Content starts
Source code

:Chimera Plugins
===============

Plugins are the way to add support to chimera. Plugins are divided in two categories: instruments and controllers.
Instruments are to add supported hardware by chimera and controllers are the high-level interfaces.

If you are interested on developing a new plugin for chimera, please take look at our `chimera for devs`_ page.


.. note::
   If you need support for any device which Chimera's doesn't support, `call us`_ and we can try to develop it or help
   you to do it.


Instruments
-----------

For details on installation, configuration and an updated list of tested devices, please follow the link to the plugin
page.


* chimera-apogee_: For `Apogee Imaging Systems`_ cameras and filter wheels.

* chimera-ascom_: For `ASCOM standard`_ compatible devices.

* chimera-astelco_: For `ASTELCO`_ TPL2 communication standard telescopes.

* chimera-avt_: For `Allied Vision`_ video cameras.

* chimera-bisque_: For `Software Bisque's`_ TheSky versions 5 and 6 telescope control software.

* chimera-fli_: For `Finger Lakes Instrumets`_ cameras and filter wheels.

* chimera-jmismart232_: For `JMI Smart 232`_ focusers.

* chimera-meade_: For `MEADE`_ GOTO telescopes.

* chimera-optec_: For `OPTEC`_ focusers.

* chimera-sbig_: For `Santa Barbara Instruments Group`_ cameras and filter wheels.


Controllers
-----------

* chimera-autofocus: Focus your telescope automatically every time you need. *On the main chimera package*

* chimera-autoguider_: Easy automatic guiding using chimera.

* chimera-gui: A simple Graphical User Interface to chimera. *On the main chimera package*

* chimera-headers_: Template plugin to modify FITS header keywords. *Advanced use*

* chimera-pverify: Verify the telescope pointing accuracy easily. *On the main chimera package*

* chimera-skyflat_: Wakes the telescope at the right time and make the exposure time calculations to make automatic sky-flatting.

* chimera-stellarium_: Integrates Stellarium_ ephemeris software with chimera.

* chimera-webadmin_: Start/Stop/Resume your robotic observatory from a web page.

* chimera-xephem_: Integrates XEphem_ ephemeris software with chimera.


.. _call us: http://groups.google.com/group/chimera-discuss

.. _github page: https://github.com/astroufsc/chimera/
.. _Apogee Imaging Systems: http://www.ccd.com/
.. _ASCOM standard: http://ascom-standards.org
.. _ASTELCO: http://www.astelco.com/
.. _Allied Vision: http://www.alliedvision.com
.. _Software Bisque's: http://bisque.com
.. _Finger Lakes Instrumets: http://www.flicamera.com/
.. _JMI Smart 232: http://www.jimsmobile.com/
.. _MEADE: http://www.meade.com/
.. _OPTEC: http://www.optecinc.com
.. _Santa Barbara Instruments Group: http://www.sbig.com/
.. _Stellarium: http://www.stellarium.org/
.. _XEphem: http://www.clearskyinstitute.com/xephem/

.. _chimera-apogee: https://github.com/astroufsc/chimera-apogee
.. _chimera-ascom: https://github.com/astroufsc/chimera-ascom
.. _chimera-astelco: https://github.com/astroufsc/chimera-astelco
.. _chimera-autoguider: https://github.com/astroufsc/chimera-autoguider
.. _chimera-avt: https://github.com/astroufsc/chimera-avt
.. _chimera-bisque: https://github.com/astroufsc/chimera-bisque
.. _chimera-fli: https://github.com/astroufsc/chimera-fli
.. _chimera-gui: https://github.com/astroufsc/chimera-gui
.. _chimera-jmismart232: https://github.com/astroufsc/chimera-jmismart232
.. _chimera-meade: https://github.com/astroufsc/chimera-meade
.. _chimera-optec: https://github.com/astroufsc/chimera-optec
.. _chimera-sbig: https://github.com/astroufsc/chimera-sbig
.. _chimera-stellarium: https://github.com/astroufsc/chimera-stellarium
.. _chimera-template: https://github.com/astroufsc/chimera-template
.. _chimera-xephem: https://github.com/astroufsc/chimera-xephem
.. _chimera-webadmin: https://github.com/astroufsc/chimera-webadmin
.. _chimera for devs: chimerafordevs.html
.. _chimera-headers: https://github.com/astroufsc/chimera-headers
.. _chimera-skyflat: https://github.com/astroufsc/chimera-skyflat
Content ends
**WORK ITEM**
Provide every line from the material that contains the word "need".

**PROBLEM SOLUTION**
   If you need support for any device which Chimera's doesn't support, `call us`_ and we can try to develop it or help
* chimera-autofocus: Focus your telescope automatically every time you need. *On the main chimera package*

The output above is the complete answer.